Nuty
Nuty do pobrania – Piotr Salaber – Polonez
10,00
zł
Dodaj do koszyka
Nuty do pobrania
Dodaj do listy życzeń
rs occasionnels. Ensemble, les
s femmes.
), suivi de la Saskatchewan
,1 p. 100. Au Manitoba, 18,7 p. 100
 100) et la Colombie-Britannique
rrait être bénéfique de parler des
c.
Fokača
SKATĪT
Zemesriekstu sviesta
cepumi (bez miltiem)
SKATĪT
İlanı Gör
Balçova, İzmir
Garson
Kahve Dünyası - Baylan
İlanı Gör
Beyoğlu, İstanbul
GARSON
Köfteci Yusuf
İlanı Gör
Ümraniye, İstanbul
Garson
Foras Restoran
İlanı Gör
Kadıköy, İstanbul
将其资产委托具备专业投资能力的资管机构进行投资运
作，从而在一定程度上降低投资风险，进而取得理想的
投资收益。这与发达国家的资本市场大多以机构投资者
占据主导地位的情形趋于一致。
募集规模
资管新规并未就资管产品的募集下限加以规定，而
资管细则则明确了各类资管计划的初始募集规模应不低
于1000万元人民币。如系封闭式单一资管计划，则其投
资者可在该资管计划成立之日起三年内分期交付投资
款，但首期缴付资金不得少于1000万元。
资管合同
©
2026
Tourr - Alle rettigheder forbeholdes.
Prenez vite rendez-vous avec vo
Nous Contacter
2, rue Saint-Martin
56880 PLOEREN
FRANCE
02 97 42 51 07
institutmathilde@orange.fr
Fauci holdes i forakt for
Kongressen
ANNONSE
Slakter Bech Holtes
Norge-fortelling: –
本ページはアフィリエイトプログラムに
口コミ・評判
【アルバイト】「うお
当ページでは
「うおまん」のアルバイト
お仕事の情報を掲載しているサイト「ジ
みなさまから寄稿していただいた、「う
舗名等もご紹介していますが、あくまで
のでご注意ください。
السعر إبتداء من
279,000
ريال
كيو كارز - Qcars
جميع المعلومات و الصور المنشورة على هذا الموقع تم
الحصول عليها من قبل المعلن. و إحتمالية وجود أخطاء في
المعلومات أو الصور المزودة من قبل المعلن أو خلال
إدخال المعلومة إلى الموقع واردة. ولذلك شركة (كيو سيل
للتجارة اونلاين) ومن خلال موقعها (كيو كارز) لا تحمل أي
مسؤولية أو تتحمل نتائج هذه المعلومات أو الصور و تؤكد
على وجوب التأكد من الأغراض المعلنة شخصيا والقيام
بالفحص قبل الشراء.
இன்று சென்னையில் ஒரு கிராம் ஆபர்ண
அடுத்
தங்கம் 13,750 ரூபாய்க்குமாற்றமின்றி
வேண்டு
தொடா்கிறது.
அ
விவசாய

Work order:
Rewrite the lines from the start of the records through the line that contains "于1000万元人民币。如系封闭式单一资管计划，则其投", swapping "İlanı Gör" for "İlanı İncele" and leaving everything else unchanged.

Output of the exercise:
Nuty
Nuty do pobrania – Piotr Salaber – Polonez
10,00
zł
Dodaj do koszyka
Nuty do pobrania
Dodaj do listy życzeń
rs occasionnels. Ensemble, les
s femmes.
), suivi de la Saskatchewan
,1 p. 100. Au Manitoba, 18,7 p. 100
 100) et la Colombie-Britannique
rrait être bénéfique de parler des
c.
Fokača
SKATĪT
Zemesriekstu sviesta
cepumi (bez miltiem)
SKATĪT
İlanı İncele
Balçova, İzmir
Garson
Kahve Dünyası - Baylan
İlanı İncele
Beyoğlu, İstanbul
GARSON
Köfteci Yusuf
İlanı İncele
Ümraniye, İstanbul
Garson
Foras Restoran
İlanı İncele
Kadıköy, İstanbul
将其资产委托具备专业投资能力的资管机构进行投资运
作，从而在一定程度上降低投资风险，进而取得理想的
投资收益。这与发达国家的资本市场大多以机构投资者
占据主导地位的情形趋于一致。
募集规模
资管新规并未就资管产品的募集下限加以规定，而
资管细则则明确了各类资管计划的初始募集规模应不低
于1000万元人民币。如系封闭式单一资管计划，则其投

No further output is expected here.